SD legislator aims to protect the state's 'vulnerable' youth from tobacco addiction

PIERRE -- A bill to raise the minimum age of legal access to tobacco in South Dakota will soon face the Legislature. A bill sponsored by state Rep. Leslie Heinemann, R-Flandreau, is on the horizon, one which would raise the age to purchase tobacc...

A bill to raise the minimum age to purchase tobacco from 18 to 21 will be introduced during this year's South Dakota legislative session. (Matt Gade / Republic)

PIERRE - A bill to raise the minimum age of legal access to tobacco in South Dakota will soon face the Legislature.

A bill sponsored by state Rep. Leslie Heinemann, R-Flandreau, is on the horizon, one which would raise the age to purchase tobacco products in South Dakota from 18 to 21. And Heinemann, a dentist for 36 years with practices in Flandreau and Dell Rapids, said he was happy to sign on as prime sponsor.

Heinemann said the American Cancer Society helped initiate the bill, and his health care background and history taking a "strong stand" against tobacco use with the Tobacco-Free Kids Network likely led to his involvement.
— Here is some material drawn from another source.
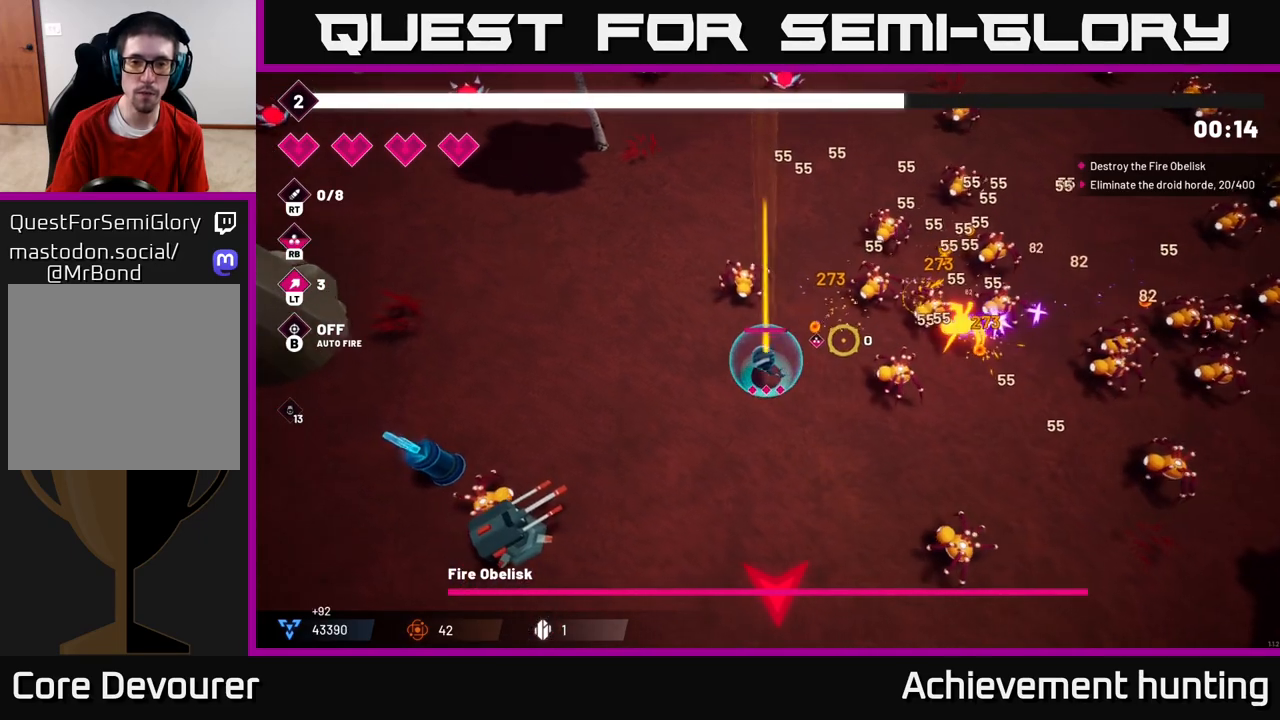
{"buttons": ["R2"], "left_stick": "down", "right_stick": "up-right", "events": [[67, "left_stick", "right"], [200, "right_stick", "up-right"], [233, "left_stick", "down"]]}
Heinemann also said he tries to address the smoking habit every day in his practice, and he feels South Dakotans will appreciate the bill once they dig into the facts.

"I think if our constituents look at the numbers, they'll be surprised," said Heinemann, who represents Lake, Miner, Moody and Sanborn counties. "It's a very vulnerable population."

Heinemann rattled off some facts in support of the bill on Tuesday - a bill which has yet to be dropped in Pierre - including a statistic showing 90 percent of people who illegally purchase tobacco for minors are between the ages of 18 and 20. He also said some statistics show many smokers would be in support of the bill.


But Heinemann anticipates some opposition.

"Probably the only pushback is from the negative sales of products issue, and then people who believe in choice think that you should be able to make that decision once you turn 18, but that's a pretty weak argument given some of the facts I just mentioned," Heinemann said.

Heinemann is particularly worried about the prevalence of smokeless tobacco, which he said is the easiest product to market to teenagers. Because it appears harmless and it can be used without anyone knowing, Heinemann says he's seen an increase in its use.

Smokeless tobacco includes chewing tobacco and snuff, a finely cut or powdered tobacco, which the National Cancer Institute says causes oral, esophageal and pancreatic cancer.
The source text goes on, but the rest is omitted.